▶ _INSTRUCTIONS TO FOLLOW_
Reproduce word for word the portion of the PAF College Lower Topa article running from "Information" to "HI(M), NH(M) (Retd)".

▶ _EXCERPTED PASSAGE_
⟨

- PAF College Lower Topa Logo

Location
- Lower Topa Murree, Punjab Pakistan 33°53′51″N 73°25′55″E﻿ / ﻿33.897386°N 73.431836°E

Information
- Type: Military
- Motto: I Will Dare
- Established: 1952
- School district: Murree
- Principal: Air Vice Marshal Muhammad Khalid Dabir HI(M), NH(M) (Retd)
- Affiliation: Pakistan Air Force
- Website: www.topians.edu.pk

= PAF College Lower Topa =

PAF school in Murree, Punjab, Pakistan

PAF College Lower Topa is an all-boys military boarding school situated at Lower Topa, Murree which is located near Patriata in the Murree region of the Murree District of Pakistan. Situated on a hilltop, the institution is made up of a series of buildings. These comprise the boarding lodgings, academic blocks, hobbies section, laboratories, administration, library, hospital, etc. The other buildings consist of a mosque, a general purpose hall, an auditorium and a messing block. The public school serves as a nursery for the future leadership of the Pakistan Air Force. A new academic block has just been completed in 2017. Admission is open for all Pakistani students.

== History ==
PAF College Lower Topa was established in 1953 as RPAF Public School Lower Topa. It was renamed as PAF Public School Lower Topa. The college was closed in 1968 as per the directives of the government of Pakistan. PAF Public School Lower Topa reopened in 1998 with the induction of X and Y entries. Later on it was upgraded to PAF College Lower Topa.

⟩

Stored items
⟨

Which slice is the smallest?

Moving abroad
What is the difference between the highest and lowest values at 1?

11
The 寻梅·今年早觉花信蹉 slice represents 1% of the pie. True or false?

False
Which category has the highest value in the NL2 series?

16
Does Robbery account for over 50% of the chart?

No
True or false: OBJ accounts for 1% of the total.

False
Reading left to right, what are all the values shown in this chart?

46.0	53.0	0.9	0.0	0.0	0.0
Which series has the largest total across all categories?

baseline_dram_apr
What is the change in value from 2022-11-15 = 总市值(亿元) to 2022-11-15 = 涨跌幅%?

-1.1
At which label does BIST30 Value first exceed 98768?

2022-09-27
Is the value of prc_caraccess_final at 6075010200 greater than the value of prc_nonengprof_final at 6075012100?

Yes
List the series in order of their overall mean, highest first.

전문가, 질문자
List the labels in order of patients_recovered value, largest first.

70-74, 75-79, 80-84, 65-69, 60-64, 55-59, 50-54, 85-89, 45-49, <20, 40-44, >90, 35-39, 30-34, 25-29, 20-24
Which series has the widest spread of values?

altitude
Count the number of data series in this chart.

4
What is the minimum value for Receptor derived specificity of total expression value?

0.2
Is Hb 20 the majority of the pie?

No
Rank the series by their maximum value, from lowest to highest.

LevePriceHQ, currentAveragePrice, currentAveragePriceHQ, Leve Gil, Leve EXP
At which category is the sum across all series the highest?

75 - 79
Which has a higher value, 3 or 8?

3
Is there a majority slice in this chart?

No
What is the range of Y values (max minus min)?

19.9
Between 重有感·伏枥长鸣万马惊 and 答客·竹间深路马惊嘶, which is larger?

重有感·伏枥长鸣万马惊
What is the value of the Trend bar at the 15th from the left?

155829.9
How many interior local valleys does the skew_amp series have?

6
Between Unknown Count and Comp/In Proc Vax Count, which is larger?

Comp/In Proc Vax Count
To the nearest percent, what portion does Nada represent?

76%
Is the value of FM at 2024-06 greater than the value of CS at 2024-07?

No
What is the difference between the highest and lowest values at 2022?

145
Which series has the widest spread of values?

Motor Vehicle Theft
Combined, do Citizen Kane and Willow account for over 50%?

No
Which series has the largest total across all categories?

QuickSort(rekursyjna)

⟩

▶ _WRITTEN SOLUTION_
Information
- Type: Military
- Motto: I Will Dare
- Established: 1952
- School district: Murree
- Principal: Air Vice Marshal Muhammad Khalid Dabir HI(M), NH(M) (Retd)